U.S. Rep. Gabe Vasquez, who represents the southern portion of the state in the 2nd Congressional District, described himself as “furious.”

“This is the biggest tax giveaway to the richest people in this country, and it’s being paid for on the backs of working families,” Vasquez said. “And the saddest thing is, is that it’s taking health care away from those who need it the most.”

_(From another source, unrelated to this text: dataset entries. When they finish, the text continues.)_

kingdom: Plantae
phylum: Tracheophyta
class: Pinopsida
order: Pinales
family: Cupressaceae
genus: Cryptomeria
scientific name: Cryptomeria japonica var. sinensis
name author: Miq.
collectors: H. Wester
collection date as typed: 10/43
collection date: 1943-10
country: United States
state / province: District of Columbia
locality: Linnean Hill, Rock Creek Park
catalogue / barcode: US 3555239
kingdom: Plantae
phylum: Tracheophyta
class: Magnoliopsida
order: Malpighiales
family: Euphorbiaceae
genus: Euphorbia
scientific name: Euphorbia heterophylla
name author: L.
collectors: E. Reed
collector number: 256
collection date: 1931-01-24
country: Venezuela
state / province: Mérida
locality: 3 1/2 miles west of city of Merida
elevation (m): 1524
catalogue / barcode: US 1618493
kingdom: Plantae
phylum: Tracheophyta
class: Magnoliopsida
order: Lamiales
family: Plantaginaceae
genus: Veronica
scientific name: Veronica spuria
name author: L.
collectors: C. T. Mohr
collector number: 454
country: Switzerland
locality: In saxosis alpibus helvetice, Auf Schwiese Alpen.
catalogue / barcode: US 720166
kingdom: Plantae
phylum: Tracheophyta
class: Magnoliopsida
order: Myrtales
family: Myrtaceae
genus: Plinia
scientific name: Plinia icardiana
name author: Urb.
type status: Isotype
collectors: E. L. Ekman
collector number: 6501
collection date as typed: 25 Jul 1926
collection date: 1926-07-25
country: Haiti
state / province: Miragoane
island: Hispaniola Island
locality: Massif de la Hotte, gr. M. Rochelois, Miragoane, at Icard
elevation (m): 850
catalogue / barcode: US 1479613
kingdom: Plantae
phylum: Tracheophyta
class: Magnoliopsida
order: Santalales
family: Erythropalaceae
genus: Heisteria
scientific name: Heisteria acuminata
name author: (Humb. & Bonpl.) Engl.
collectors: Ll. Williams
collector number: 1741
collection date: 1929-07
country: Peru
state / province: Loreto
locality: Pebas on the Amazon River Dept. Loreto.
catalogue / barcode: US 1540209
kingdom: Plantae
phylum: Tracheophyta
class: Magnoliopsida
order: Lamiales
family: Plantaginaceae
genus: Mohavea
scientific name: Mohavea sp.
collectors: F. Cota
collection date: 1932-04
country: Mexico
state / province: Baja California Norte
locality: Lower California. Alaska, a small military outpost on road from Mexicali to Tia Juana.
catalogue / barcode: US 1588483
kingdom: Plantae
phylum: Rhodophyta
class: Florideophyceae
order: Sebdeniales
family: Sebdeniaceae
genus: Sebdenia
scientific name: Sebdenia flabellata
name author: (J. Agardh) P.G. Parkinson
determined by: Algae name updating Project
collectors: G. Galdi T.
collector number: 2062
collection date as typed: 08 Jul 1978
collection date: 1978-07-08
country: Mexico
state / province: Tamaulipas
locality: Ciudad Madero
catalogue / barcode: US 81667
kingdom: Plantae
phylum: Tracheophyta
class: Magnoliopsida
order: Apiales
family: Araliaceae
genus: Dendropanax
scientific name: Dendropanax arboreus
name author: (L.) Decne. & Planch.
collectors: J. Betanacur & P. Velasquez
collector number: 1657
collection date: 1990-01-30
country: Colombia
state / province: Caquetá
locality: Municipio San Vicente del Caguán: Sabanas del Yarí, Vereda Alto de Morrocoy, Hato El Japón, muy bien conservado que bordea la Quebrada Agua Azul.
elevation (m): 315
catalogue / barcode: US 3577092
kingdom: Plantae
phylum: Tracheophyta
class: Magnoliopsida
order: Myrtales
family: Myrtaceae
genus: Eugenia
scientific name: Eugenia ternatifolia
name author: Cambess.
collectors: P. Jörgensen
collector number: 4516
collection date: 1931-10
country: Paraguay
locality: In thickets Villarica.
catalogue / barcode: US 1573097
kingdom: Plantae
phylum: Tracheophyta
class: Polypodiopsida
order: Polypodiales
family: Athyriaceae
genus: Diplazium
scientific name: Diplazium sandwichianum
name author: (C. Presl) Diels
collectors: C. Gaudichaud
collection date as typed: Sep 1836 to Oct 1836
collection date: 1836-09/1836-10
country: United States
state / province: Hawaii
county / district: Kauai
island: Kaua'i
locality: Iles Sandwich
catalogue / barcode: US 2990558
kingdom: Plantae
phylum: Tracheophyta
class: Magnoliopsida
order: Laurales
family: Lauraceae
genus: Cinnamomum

U.S. Rep. Teresa Leger Fernández from the 3rd Congressional District, said she refers to the budget reconciliation bill as the “betrayed for billionaires” bill. Leger Fernández further contrasted and described the types of bills passed under federal Democratic leadership, such as the Affordable Health Care Act, the Inflation Reduction Act and the American Rescue Plan, which helped insure all Americans, invested in renewable energy and stimulated the economy, respectively, she said.

“It shouldn’t be that just the wealthy get the good life,” she said. “We all want the good education, a good home, good health care, a beautiful planet to live on, right? That’s the good life. But Republicans are actually, instead of …waking up thinking about the American dream…we are waking up into the American nightmare because their big, ugly bill undoes all the progress that Democrats were making.”